--- Activity ---
What you give back should be exactly the lines from the one with "2: (458, 90)" through the final line of the material, pictures removed; please add nothing.

--- Supplied data ---
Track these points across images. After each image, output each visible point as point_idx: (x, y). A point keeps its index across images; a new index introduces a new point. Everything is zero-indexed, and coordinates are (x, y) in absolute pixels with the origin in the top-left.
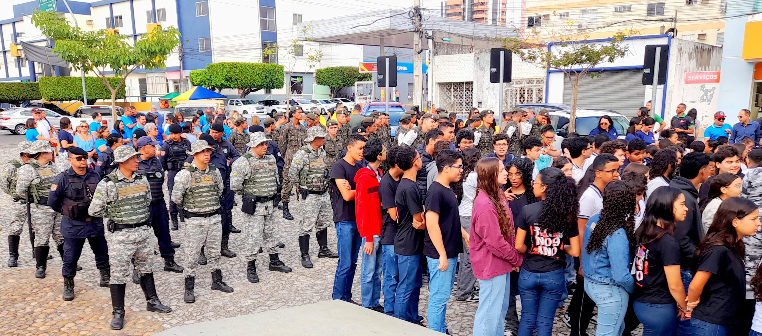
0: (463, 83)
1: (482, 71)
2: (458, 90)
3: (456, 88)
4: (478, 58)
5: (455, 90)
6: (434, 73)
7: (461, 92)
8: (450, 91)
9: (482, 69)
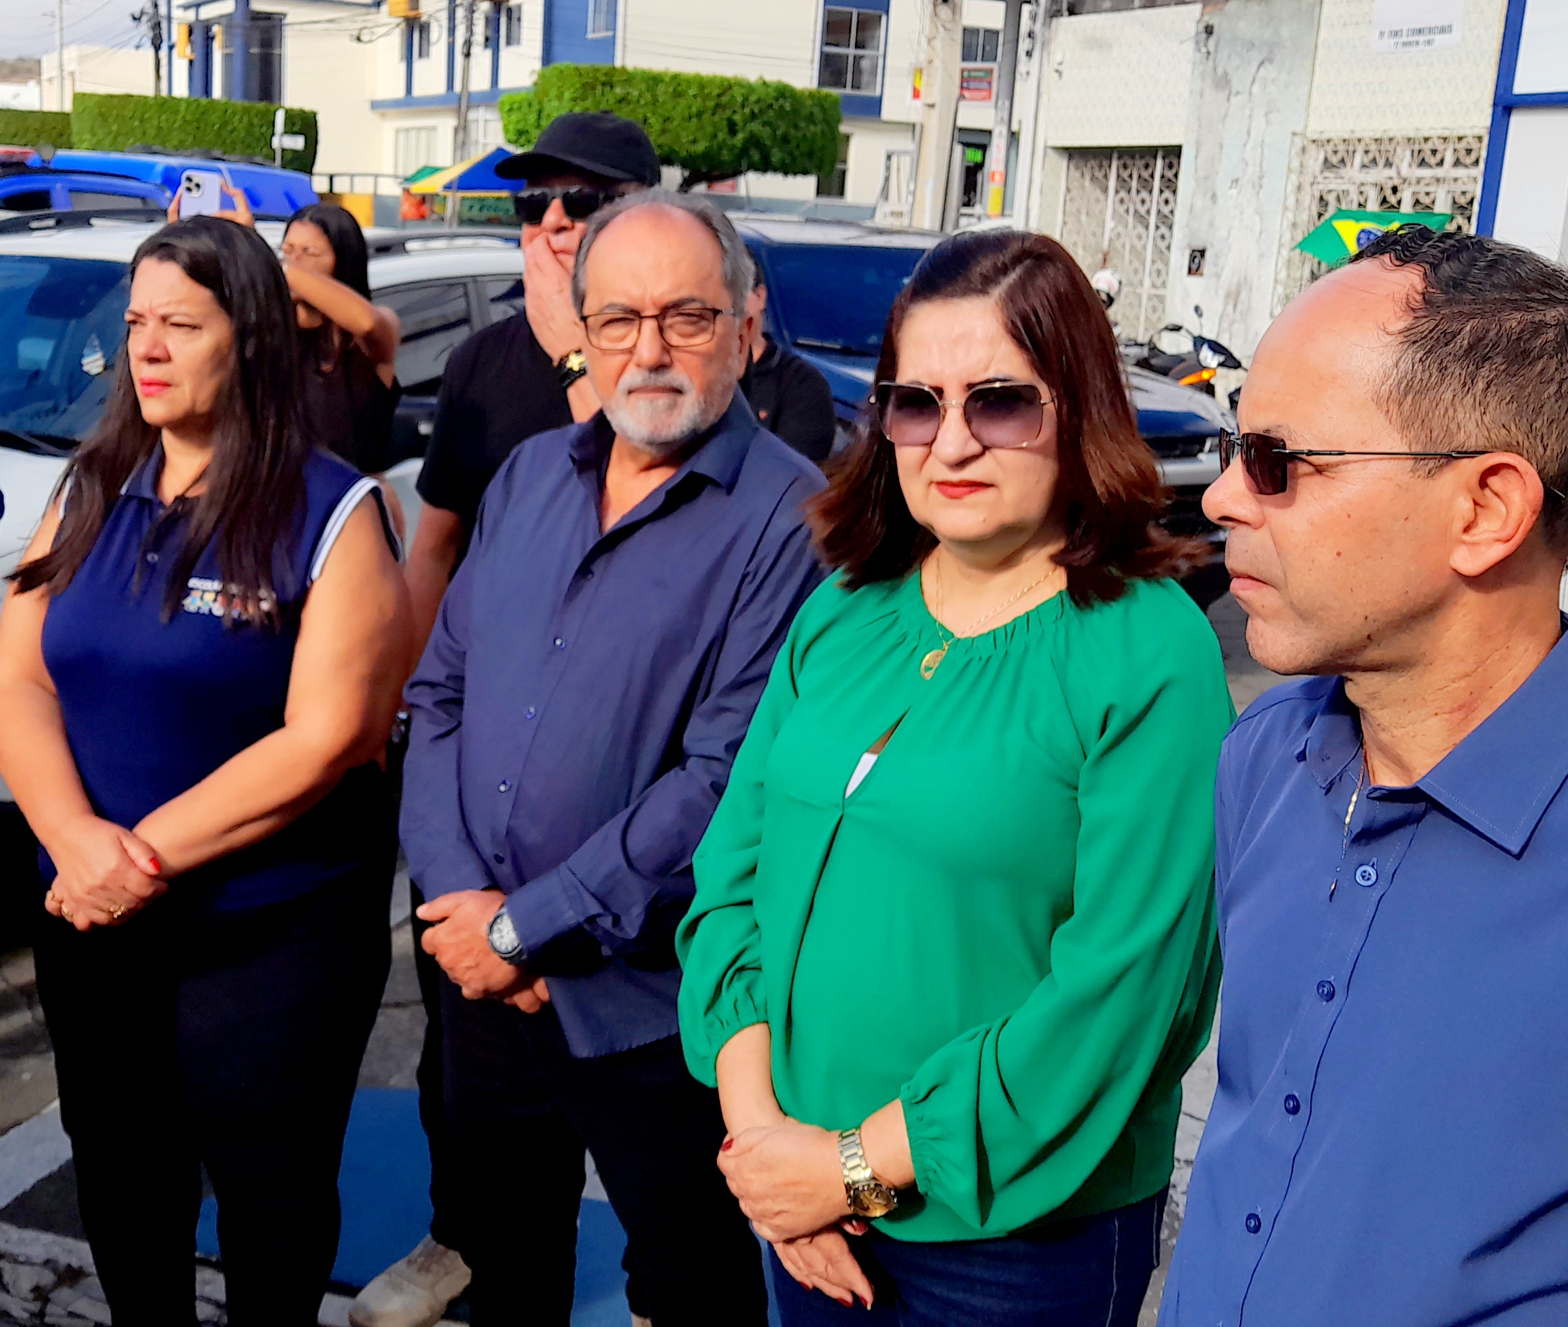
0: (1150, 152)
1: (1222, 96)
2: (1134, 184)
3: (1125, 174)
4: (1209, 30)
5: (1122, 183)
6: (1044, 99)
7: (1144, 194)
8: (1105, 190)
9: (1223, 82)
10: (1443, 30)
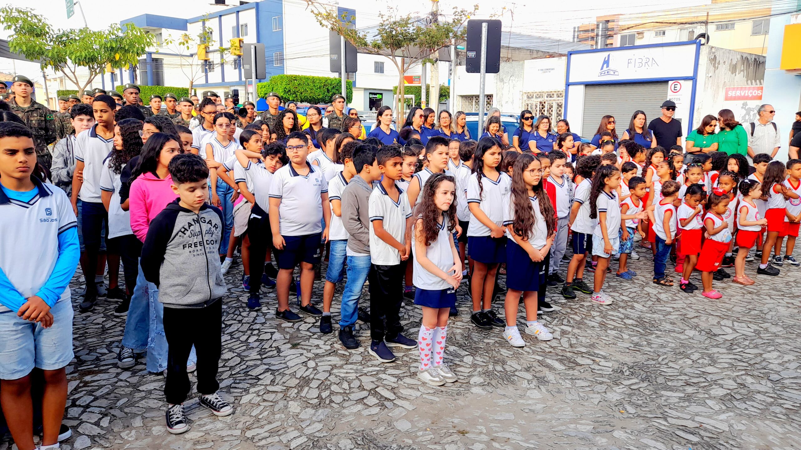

--- Solution ---
2: (458, 90)
3: (456, 88)
4: (478, 58)
5: (455, 90)
6: (434, 73)
7: (461, 92)
8: (450, 91)
9: (482, 69)
0: (1150, 152)
1: (1222, 96)
2: (1134, 184)
3: (1125, 174)
4: (1209, 30)
5: (1122, 183)
6: (1044, 99)
7: (1144, 194)
8: (1105, 190)
9: (1223, 82)
10: (1443, 30)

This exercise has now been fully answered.